Overview
Designing an effective graph schema is critical for query performance, maintainability, and accurately representing your domain. This guide covers best practices for modeling data as property graphs in Geode.
Key Principles:
- Model the domain, not the data - Think in relationships, not tables
- Optimize for queries, not storage - Denormalization is often beneficial
- Use labels for types, properties for attributes - Clear separation of concerns
- Make relationships meaningful - Every edge should represent a real connection
Quick Links:
- Property Graph Fundamentals
- Node Label Design
- Relationship Type Design
- Property Design Patterns
- Domain Examples
- Common Antipatterns
Property Graph Fundamentals
Core Concepts
A property graph consists of:
Nodes (vertices) - Entities in your domain
- Have one or more labels (types/categories)
- Contain properties (key-value pairs)
- Uniquely identified by internal ID
Relationships (edges) - Connections between nodes
- Have exactly one type (name)
- Are directed (have start and end nodes)
- Contain properties (key-value pairs)
- Uniquely identified by internal ID
Properties - Key-value attributes
- Keys are strings
- Values can be 50+ data types (strings, numbers, dates, vectors, etc.)
- Stored on nodes or relationships
Example Graph
-- Nodes with labels and properties
(alice:Person {name: "Alice", age: 30, email: "[email protected]"})
(bob:Person {name: "Bob", age: 25})
(acme:Company {name: "Acme Corp", founded: 2010})
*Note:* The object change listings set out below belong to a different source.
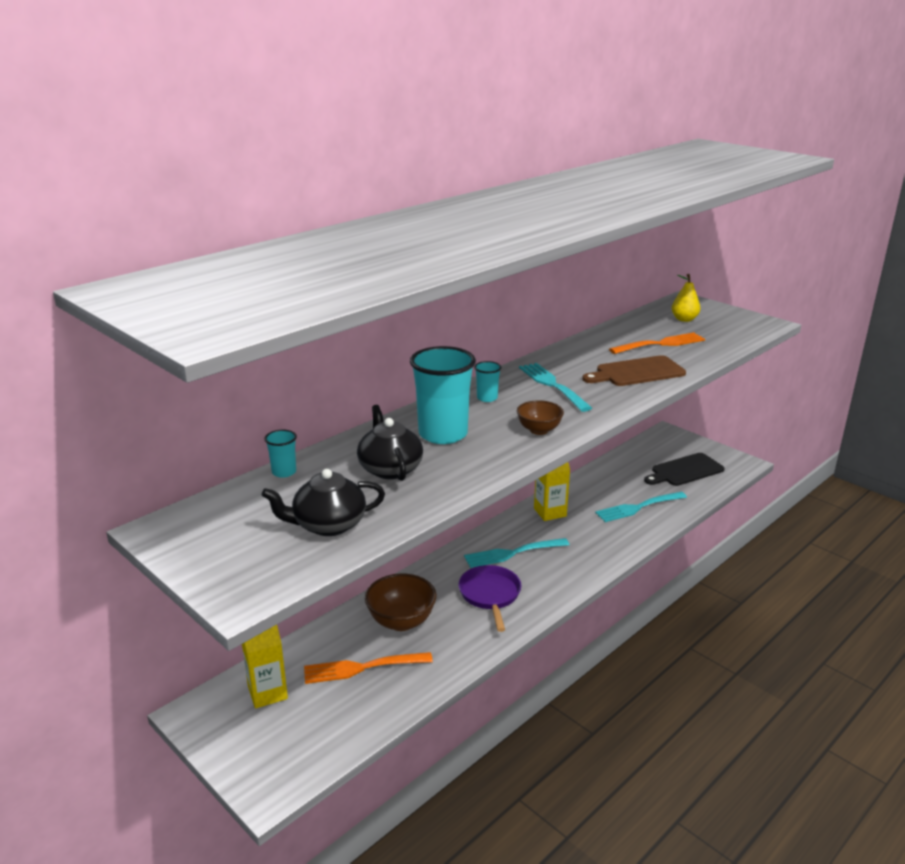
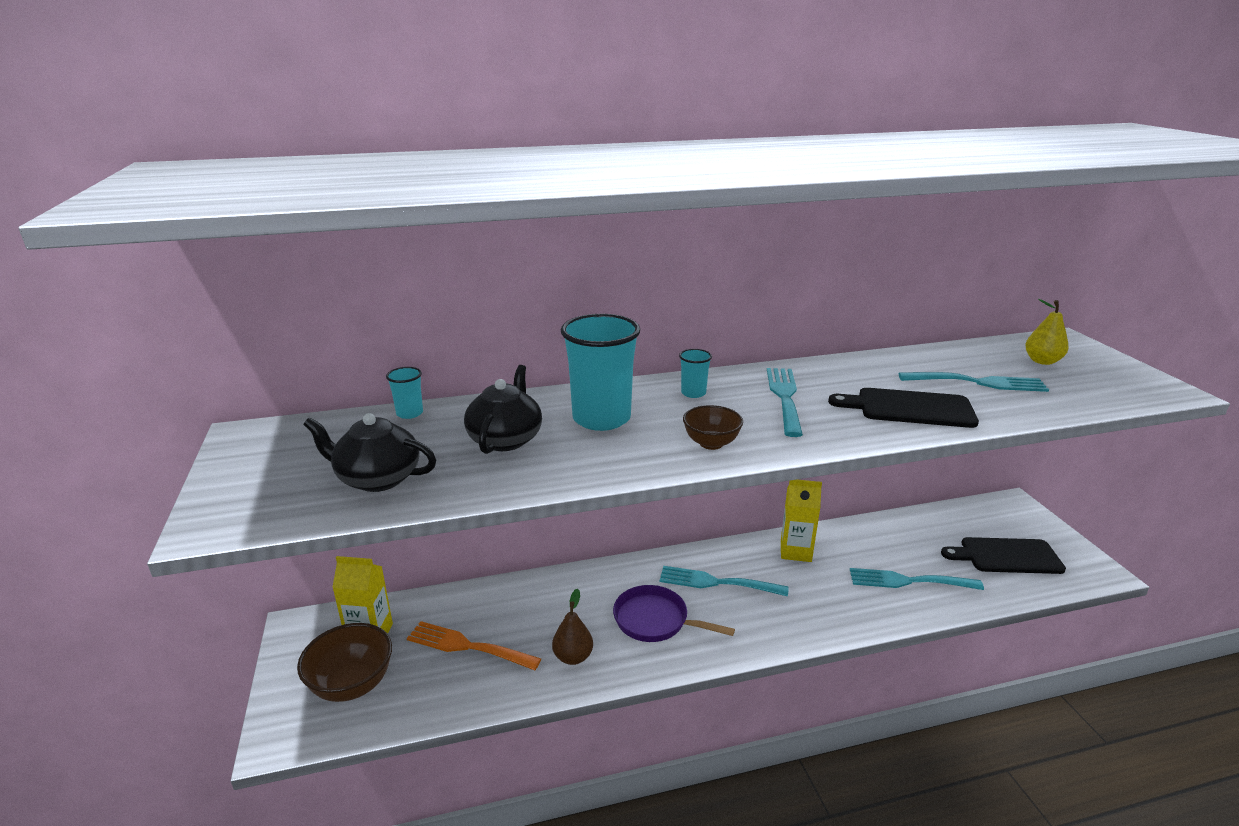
camera: 30 degrees right, 0 degrees up
(401, 621) = (544, 613): brown bowl -> brown bowl (352, 685)
(452, 642) = (573, 657): none -> brown pear
(490, 595) = (655, 620): purple pan -> purple pan turned 90 degrees counterclockwise
(637, 372) = (909, 408): brown cutting board -> black cutting board
(661, 344) = (978, 382): orange fork -> turquoise fork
-- Relationships with types and properties
(alice)-[:KNOWS {since: 2020, closeness: 0.8}]->(bob)
(alice)-[:WORKS_AT {role: "Engineer", since: 2022}]->(acme)
Node Label Design
Labeling Strategy
Labels represent entity types - Use them to categorize nodes.
✅ Good Labeling Patterns
1. Use Clear, Singular Nouns
-- GOOD
Person, Company, Product, Order, Review
-- BAD
People, Companies, person_table, usr
2. Use Multi-Label for Subtypes
-- GOOD: Person with specific roles
(alice:Person:Employee {name: "Alice"})
(bob:Person:Customer {name: "Bob"})
(charlie:Person:Employee:Manager {name: "Charlie"})
-- Query specific subtypes
MATCH (e:Employee) RETURN e -- All employees
MATCH (m:Manager) RETURN m -- All managers
MATCH (p:Person:!Employee) RETURN p -- People who aren't employees
3. Use Meaningful Hierarchies
-- GOOD: Product categories
(laptop:Product:Electronics:Computer {brand: "Dell"})
(shirt:Product:Clothing:Apparel {size: "M"})
-- Query at different levels
MATCH (e:Electronics) RETURN e -- All electronics
MATCH (c:Computer) RETURN c -- Just computers
❌ Bad Labeling Antipatterns
1. Encoding Values in Labels (Dynamic Labels)
-- BAD: Don't create labels from data
(alice:Person:Age30:Female {name: "Alice"})
-- GOOD: Use properties
(alice:Person {name: "Alice", age: 30, gender: "female"})
2. Too Many Labels
-- BAD: Label explosion
(alice:Person:Employee:Engineer:Senior:FullStack:JavaScript:Remote)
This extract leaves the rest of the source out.